[start of Supplied records]

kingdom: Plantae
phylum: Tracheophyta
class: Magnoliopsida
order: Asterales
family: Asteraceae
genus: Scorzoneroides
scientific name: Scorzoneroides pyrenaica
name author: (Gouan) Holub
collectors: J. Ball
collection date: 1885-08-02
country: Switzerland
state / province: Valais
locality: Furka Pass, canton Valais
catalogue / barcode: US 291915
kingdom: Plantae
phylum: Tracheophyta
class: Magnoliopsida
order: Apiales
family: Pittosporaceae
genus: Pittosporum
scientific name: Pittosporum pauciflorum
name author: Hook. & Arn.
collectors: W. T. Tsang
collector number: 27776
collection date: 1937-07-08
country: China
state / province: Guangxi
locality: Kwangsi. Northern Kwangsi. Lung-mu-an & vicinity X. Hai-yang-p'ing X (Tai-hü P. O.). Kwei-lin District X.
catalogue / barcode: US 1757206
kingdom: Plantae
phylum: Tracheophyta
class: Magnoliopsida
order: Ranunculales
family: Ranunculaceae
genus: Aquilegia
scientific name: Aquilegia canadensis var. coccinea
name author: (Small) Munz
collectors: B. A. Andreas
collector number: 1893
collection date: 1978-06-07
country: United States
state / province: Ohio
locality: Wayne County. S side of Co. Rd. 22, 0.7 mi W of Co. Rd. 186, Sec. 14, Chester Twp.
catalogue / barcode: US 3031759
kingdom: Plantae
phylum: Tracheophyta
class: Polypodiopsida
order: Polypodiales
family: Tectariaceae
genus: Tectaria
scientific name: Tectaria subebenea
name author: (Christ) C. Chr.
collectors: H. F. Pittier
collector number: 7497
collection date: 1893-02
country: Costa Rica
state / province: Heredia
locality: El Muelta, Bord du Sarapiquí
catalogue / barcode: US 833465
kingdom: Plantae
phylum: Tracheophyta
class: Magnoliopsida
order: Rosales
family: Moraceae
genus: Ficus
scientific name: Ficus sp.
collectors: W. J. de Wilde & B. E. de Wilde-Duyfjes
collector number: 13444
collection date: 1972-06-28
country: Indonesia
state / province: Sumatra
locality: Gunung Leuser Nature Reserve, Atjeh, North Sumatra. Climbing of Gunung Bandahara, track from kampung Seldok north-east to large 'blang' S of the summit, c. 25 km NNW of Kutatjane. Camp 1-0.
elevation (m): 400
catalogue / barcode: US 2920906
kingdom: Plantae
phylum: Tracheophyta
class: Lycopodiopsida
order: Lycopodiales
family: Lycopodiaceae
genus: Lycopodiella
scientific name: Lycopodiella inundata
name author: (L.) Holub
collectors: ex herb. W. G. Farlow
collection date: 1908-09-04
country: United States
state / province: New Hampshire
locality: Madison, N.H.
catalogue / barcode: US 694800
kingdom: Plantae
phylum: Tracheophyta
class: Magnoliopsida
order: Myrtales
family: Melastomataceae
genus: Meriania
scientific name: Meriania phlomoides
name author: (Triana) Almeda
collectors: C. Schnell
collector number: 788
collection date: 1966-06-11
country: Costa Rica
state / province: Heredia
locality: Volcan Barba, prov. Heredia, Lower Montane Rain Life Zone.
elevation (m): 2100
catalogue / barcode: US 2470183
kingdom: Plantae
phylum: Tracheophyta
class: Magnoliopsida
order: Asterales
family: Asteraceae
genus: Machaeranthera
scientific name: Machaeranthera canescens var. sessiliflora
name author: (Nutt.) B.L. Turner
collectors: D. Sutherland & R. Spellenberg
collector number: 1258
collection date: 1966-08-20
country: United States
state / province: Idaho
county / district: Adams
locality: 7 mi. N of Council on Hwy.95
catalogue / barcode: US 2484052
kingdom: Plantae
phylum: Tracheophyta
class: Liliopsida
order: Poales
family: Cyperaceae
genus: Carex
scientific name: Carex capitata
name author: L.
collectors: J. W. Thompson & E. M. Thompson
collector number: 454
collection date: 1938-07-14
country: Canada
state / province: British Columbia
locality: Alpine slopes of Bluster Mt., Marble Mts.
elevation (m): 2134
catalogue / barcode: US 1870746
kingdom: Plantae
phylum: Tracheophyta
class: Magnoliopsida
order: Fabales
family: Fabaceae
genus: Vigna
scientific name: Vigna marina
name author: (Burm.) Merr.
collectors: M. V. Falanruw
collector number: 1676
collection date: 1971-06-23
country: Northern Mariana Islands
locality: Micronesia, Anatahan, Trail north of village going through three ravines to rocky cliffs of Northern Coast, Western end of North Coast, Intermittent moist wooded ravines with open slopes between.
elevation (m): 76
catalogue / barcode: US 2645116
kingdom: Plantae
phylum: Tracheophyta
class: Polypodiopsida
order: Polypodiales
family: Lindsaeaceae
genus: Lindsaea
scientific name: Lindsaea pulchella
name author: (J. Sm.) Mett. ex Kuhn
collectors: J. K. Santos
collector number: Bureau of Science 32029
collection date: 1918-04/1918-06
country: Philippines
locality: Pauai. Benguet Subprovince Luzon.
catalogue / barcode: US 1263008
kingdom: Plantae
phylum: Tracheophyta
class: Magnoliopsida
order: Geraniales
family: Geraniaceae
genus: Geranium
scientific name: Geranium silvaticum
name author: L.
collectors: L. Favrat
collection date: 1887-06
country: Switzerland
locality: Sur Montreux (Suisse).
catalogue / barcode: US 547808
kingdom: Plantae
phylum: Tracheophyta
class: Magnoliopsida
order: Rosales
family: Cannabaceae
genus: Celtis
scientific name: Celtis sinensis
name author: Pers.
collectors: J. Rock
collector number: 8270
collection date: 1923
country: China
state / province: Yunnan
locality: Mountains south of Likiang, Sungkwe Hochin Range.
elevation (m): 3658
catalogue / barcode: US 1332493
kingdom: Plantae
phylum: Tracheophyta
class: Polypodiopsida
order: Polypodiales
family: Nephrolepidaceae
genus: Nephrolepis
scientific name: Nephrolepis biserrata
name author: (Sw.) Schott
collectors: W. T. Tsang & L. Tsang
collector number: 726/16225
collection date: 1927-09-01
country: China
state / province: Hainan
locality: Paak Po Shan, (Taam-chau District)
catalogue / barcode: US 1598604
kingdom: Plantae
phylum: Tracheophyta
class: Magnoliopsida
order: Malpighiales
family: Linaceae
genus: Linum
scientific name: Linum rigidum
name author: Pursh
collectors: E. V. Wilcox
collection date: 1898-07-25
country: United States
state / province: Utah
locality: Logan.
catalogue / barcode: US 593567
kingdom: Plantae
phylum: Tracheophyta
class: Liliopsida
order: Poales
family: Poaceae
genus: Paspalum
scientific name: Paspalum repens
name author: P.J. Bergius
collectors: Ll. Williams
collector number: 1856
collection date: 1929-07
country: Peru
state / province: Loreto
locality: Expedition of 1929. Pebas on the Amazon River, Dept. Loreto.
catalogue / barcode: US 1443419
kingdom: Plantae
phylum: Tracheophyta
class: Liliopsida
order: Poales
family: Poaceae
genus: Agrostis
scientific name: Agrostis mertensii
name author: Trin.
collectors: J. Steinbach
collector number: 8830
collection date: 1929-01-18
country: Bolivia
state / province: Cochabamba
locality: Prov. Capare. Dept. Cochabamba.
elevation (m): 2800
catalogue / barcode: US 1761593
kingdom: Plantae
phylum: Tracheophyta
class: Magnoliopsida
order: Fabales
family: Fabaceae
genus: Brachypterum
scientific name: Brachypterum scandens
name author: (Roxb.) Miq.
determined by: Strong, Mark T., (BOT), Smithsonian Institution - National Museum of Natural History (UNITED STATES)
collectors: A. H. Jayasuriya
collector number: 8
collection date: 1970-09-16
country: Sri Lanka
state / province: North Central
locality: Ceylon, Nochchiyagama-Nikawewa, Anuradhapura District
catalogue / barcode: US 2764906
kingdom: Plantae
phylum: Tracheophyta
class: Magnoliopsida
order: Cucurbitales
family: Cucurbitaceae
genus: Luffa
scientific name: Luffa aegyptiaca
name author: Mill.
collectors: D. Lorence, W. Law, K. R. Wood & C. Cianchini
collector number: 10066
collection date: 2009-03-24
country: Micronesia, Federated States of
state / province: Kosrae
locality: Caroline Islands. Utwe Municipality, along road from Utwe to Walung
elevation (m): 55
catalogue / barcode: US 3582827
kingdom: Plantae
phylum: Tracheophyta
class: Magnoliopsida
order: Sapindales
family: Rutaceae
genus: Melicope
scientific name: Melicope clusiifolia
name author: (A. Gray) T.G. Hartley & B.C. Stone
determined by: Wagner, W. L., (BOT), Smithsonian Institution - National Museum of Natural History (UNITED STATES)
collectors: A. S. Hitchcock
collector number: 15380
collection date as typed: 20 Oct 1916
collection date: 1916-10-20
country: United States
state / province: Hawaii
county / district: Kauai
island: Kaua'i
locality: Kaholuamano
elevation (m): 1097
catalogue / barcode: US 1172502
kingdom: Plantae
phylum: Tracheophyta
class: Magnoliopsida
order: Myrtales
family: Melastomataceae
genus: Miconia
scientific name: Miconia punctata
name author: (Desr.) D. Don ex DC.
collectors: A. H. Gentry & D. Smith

[end of Supplied records]

● **Set task**: Rewrite the lines from the one containing "elevation (m): 1097" through the end of the records, replacing "collectors" with "collected by" and leaving everything else unchanged.

● **Reply to the exercise**:
elevation (m): 1097
catalogue / barcode: US 1172502
kingdom: Plantae
phylum: Tracheophyta
class: Magnoliopsida
order: Myrtales
family: Melastomataceae
genus: Miconia
scientific name: Miconia punctata
name author: (Desr.) D. Don ex DC.
collected by: A. H. Gentry & D. Smith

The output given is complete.